- The Washington Times - Thursday, August 4, 2005

Warning in Sudan

The U.S. Embassy in Sudan is urging Americans there to beware of “potential danger” in the capital, Khartoum, as the Sudanese government prepares for tomorrow’s funeral of John Garang, the vice president and former rebel leader whose death last week sparked deadly riots.

In Washington, the chief of the Sudanese Embassy said diplomats here are in mourning and called Mr. Garang’s death “a tragedy for the nation.”

Clashes have rocked Khartoum since Monday, after news that Mr. Garang and 13 associates died in a helicopter crash on Saturday. The death toll in the capital was 111 on Wednesday, with 300 injured. The casualties nationwide were 130 dead and 350 wounded.

“A volatile situation has developed throughout Sudan, following the death of First Vice President John Garang,” the U.S. Embassy said this week.

“There have been reports of sporadic and unpredictable violence in and around Khartoum and southern Sudan. The embassy wishes to advise American citizens of the potential danger that exists when moving about the city during this time and to exercise caution should travel become necessary.”
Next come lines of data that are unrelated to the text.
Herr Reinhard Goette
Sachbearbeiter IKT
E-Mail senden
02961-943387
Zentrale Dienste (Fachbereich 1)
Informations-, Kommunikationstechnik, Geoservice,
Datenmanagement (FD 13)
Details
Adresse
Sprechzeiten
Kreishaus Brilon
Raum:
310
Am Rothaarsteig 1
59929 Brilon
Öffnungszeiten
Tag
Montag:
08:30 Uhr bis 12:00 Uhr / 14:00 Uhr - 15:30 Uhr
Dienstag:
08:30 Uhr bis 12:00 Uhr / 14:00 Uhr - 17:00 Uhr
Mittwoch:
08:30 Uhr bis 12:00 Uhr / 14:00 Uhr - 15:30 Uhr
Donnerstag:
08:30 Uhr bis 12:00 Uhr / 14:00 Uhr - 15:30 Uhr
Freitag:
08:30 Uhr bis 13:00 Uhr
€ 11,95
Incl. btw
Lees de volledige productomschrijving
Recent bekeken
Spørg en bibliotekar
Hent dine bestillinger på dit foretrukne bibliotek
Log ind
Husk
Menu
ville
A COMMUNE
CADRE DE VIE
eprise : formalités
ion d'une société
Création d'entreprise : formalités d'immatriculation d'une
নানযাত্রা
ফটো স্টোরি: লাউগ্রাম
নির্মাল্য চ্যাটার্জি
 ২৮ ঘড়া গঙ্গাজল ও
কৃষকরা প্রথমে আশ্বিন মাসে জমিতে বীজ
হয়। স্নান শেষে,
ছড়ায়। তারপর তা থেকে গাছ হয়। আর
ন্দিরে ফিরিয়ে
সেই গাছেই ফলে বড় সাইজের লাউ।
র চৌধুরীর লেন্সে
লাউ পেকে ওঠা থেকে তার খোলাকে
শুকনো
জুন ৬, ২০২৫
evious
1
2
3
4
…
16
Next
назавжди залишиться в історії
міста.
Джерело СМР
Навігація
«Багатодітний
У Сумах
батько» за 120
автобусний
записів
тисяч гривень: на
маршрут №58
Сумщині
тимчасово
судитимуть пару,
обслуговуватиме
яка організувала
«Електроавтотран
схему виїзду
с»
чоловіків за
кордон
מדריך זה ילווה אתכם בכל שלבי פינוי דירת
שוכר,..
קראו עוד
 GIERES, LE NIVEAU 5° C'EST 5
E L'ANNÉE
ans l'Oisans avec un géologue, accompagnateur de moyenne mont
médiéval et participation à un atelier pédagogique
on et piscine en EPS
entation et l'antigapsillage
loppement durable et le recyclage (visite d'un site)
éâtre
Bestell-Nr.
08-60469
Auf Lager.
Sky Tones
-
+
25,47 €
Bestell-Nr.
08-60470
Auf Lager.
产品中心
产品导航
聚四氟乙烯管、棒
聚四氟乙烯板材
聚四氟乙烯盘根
The embassy urged Americans to obey a daily curfew from 6 p.m. to 6 a.m. imposed by the Sudanese government.

Mr. Garang recently signed a peace treaty with the government, ending 21 years of civil war between his Sudanese People’s Liberation Movement, which represented Christians and animists in the south, and the Muslim-dominated government in Khartoum. Under the agreement, he was appointed first vice president, and the south was guaranteed half of the country’s oil revenues.

President Omar el-Bashir, who has ordered an investigation into the crash, plans to attend the funeral in Juba, the capital of southern Sudan.

In Washington, Khidir Haroun Ahmed, the charge d’affaires at the Sudanese Embassy, said, “John Garang had been embraced by the Sudanese people as a peacemaker and first vice president in the Government of National Unity that was in the process of being implemented since July 9.

“We will press ahead to ensure that [Mr.] Garang’s legacy is one of peace, unity and development.”

Bangladeshi killings

The U.S. Embassy in Bangladesh fears that the recent slaying of two Bangladeshi Christian charity workers were religious hate crimes and is calling for the killers to face justice “lawfully and promptly.”

Tapan Kumar Roy and Liplal Marandi, who worked for the Christian Life Bangladesh organization, were hacked to death last week at their home in the central Faridpur district.

The embassy said yesterday, “Because of the circumstances surrounding their murder, we are concerned [they] may be victims of religious extremism.

“We understand that police have arrested three persons in connection with this case, and we hope that the perpetrators of the murders will be brought to justice lawfully and promptly.”

The embassy noted that Bangladesh, a moderate Muslim nation, guarantees religious freedom.

“It is important that government and civil society work effectively to safeguard this important, fundamental right,” the embassy said.

Make it Jamaica

The Jamaican Embassy plans to show off the food and culture of its Caribbean nation on Sunday on the grounds of the Organization of American States.

The festival, which is free and open to the public, “will feature a broad array of Jamaican food, with several chefs and culinary experts on hand from Jamaica, who will prepare a range of Jamaican delicacies right in front of the attending audience,” said embassy spokesman O’Neil Hamilton.

He added that the embassy also expects diplomats from other Caribbean nations to attend the celebration from 2 p.m. to 8 p.m. at the OAS headquarters at 17th Street and Constitution Avenue NW.